Per Email über Neuigkeiten informiert werden

Donnerstag, 31. Juli 2014

Meine Kurzgeschichtensammlung IMPROBUS ist nun erhältlich!

Tod und Wahnsinn in fünf Erzählungen

A. M. Arimont zeigt in seinen Geschichten, dass der wahre Horror immer und überall um uns herum lauert. Gerade da, wo man sich am sichersten fühlt, schlägt das Grauen am härtesten zu. Fünf Erzählungen, in denen der Horror unerwartet in die alltägliche Welt eindringt.


Morgendämmerung
Ein neuer Sommertag beginnt in einem ruhigen Vorstadtort. Hier, wo sich Haus an Haus reiht, herrscht noch Ruhe und Ordnung. Doch wie gut kennt man seine Nachbarn wirklich? Was wäre, wenn Tod und Wahnsinn gleich nebenan wohnen?


Tunnelblick
Du fühlst Dich in Deiner Wohnung sicher, doch vielleicht wartet ER dort schon auf Dich. Für IHN ist töten so einfach wie atmen und vielleicht bist Du schon sein nächstes Opfer. Ein Mann berichtet von seiner nicht ganz alltäglichen Arbeit.


Durch die Nacht
Eine Frau ist in einer stürmischen Nacht alleine im Auto unterwegs. Als das Benzin ausgeht, muss sie an einer einsamen Tankstelle halten. Der Regen will nicht nachlassen und diese Nacht soll eine denkwürdige werden.


Kneipengeschichten
Ein Mann erzählt von seinem Alltag als Wirt. Als eines Abends ein ungewöhnlicher Mann seine Kneipe betritt, kann er noch nicht ahnen, welches Grauen dieser Abend noch bringen wird.


Der Weihnachtsbaum
Der 24. Dezember – ein stressiger Tag für die Kassiererin Christine. Als endlich Feierabend ist, will sie nur noch schnell zu ihren Liebsten nach Hause. Doch das Schicksal hat etwas anderes für sie vorgesehen. 
 
Zu haben hier:

Dienstag, 1. Juli 2014

Neue Kurzgeschichte "Der Weihnachtsbaum"

Ich fing mit der Arbeit an dieser Kurzgeschichte bereits im Dezember 2013 an. Der Plan war natürlich diese um die Weihnachtszeit fertigzustellen. Nachdem ich zwei Seiten fertig hatte, gefiel sie mir aber nicht mehr. Irgendetwas stimmte nicht, ich konnte zu diesem Zeitpunkt aber nicht genau sagen, was es war. Der Einstieg schien nicht so recht zu passen, also verschwand die Geschichte mit dem Arbeitstitel "Driving Home for Christmas" erstmal in der Schublade. Anfang Juni diesen Jahres holte ich sie dann wieder hervor und mit neuem Schwung habe ich sie dann auch fertiggestellt. Mein Lektor war recht angetan und schickte mir die Korrektur mit der Anmerkung: "Wieder ein echter Arimont. Klasse!" zurück. Alles gut also.
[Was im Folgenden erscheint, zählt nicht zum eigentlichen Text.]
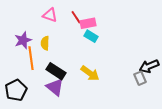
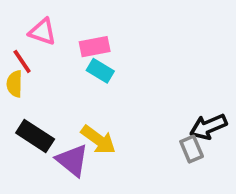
pink triangle: (50, 15) -> (42, 32), moved
red line: (76, 17) -> (22, 61), moved
purple triangle: (55, 87) -> (72, 160), moved

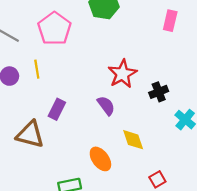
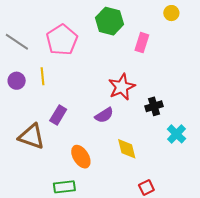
pink rectangle: (170, 21) -> (142, 43), moved
purple semicircle: (106, 106) -> (104, 115), turned 90
orange ellipse: (100, 159) -> (81, 157), moved

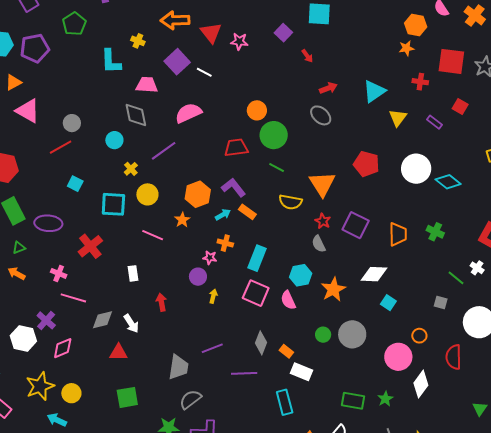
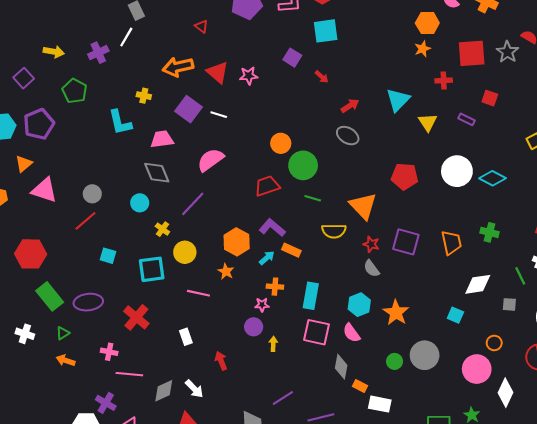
white diamond: (374, 274) -> (478, 284), moved
green line: (456, 278) -> (520, 276), turned 36
gray diamond: (261, 343) -> (341, 367), moved

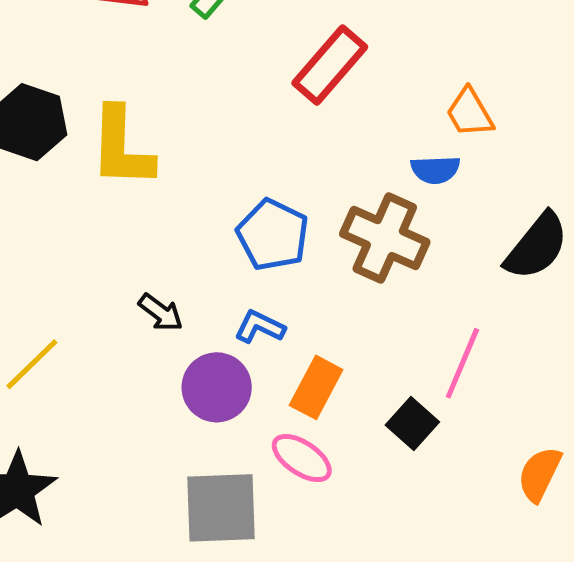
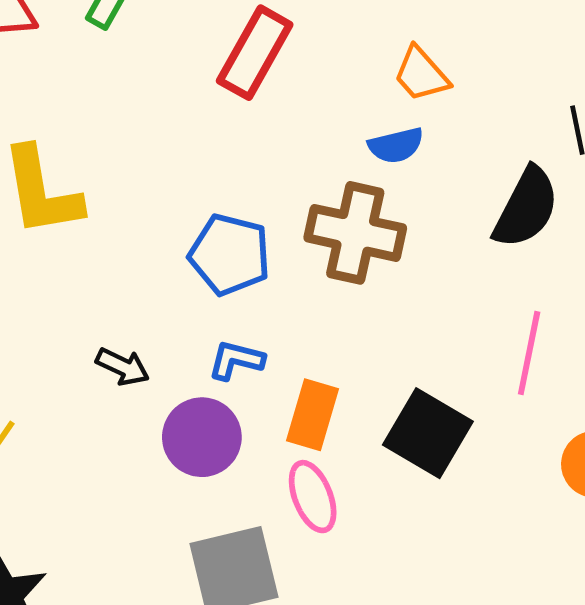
pink line: (462, 363) -> (529, 353), moved
black square: (412, 424) -> (428, 433), size x1.5
pink ellipse: (302, 458) -> (313, 497), turned 46

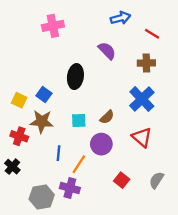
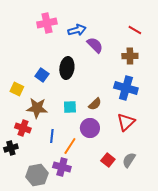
blue arrow: (120, 18) -> (77, 30), moved
blue square: (44, 95) -> (42, 75), moved
blue cross: (142, 99) -> (126, 88), turned -30
red cross: (19, 136) -> (23, 128), moved
red triangle: (142, 137) -> (126, 122), turned 36
black cross: (12, 167) -> (11, 148), turned 32
gray semicircle: (156, 180) -> (129, 160), moved

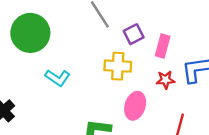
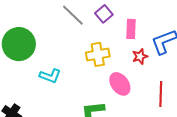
purple square: (134, 34) -> (104, 14), moved
pink ellipse: (135, 106) -> (120, 84), turned -40

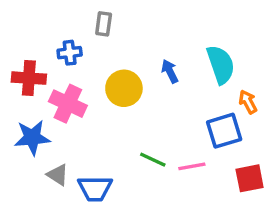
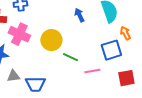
yellow circle: (124, 88) -> (51, 40), moved
green line: (153, 160) -> (70, 57), moved
gray triangle: (58, 175) -> (13, 76), turned -40

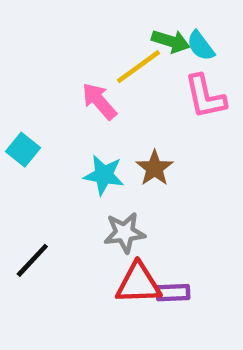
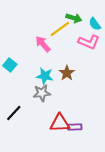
cyan semicircle: (201, 46) -> (95, 24), moved
pink L-shape: (205, 97) -> (89, 42), turned -55
gray star: (125, 233) -> (42, 93), moved

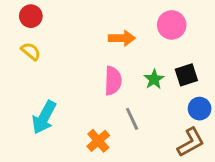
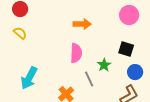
pink circle: (172, 25) -> (129, 15), moved
black square: (186, 75) -> (126, 49), turned 35
green star: (154, 79) -> (104, 65), moved

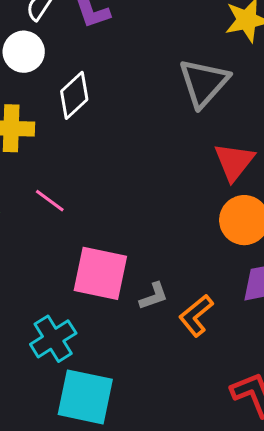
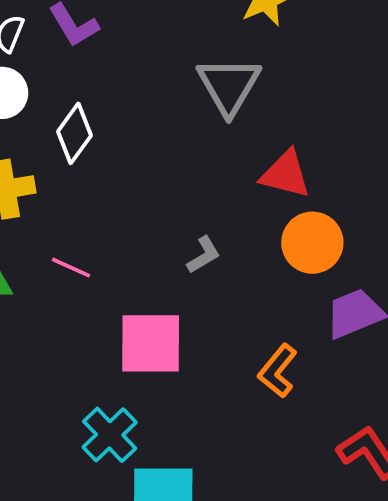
red triangle: (234, 162) -> (286, 174), turned -42
gray L-shape: (154, 296) -> (204, 255), moved

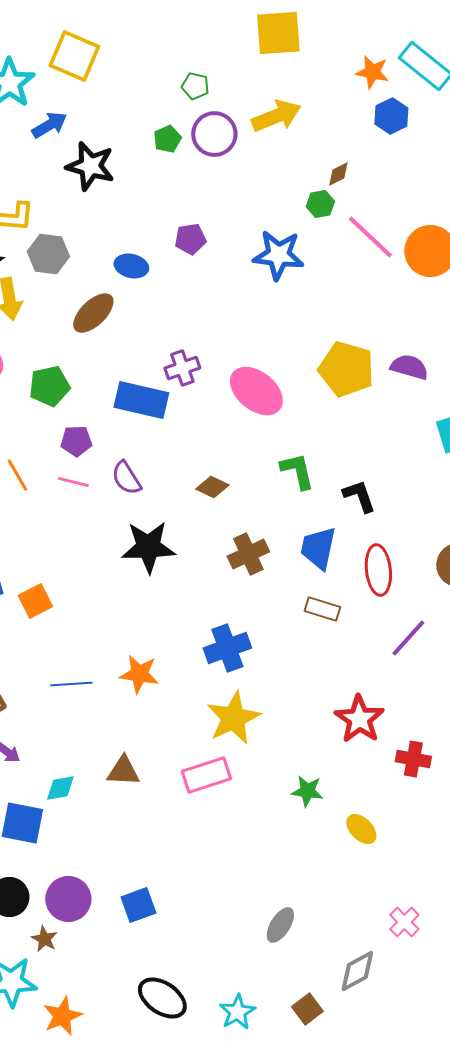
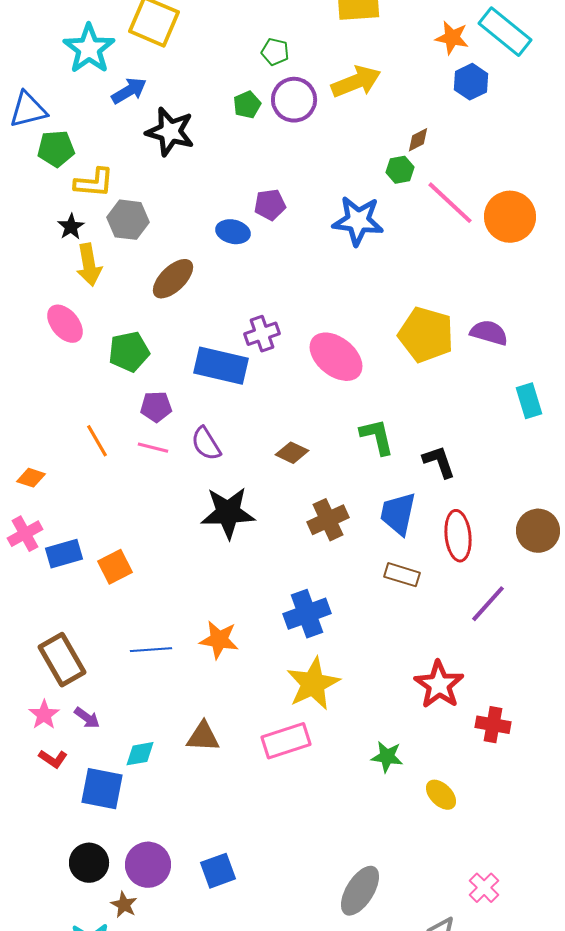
blue ellipse: (131, 266) -> (233, 232), moved
gray ellipse: (280, 925) -> (360, 891), size x1.4

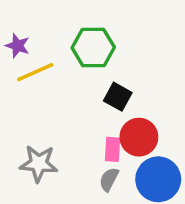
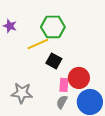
yellow line: (35, 72) -> (38, 44), moved
black square: (118, 97) -> (54, 61), moved

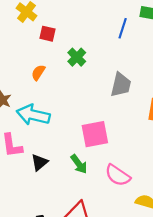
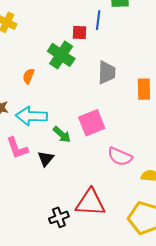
red square: (47, 34) -> (80, 33), moved
green cross: (77, 57) -> (61, 55), size x1.5
green arrow: (79, 164) -> (62, 134), moved

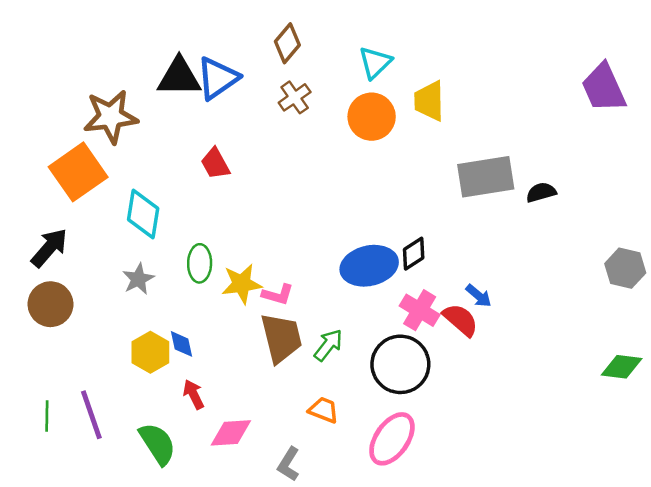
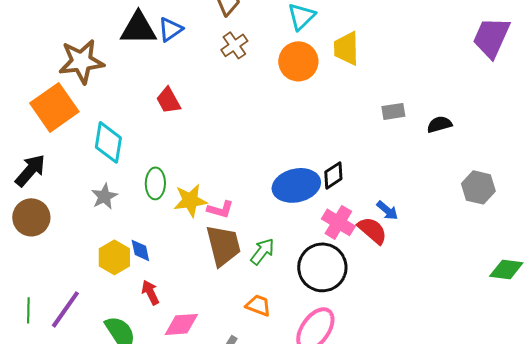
blue triangle: (218, 78) -> (170, 29), size x0.7
purple trapezoid: (604, 88) -> (491, 37), turned 48
gray rectangle: (486, 177) -> (393, 111), size x0.5
gray hexagon: (625, 268) -> (478, 187), moved
purple line: (91, 415) -> (65, 309), turned 54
Ich weiß momentan aber nicht so genau, was ich nun damit mache. Einzeln möchte ich sie eigentlich nicht veröffentlichen. Dies kann ich eventuell dieses Jahr zu Weihnachten noch tun. Vielleich für eine Amazon Aktion, mal sehen. Momentan überlege ich, was man so mit Kurzgeschichten überhaupt anstellen kann. Vielleicht drei am Stück als eigenes Werk veröffentlichen? Jack Ketchum hat dies mit Triptych gemacht oder auch Horror-Expertin Carmen Weinand mit In Dir. Für eine große Horrorgeschichtensammlung fehlen noch ein paar, damit es sich lohnt. Fragen über Fragen und während man auf Eingebung wartet, schreibt man einfach weiter.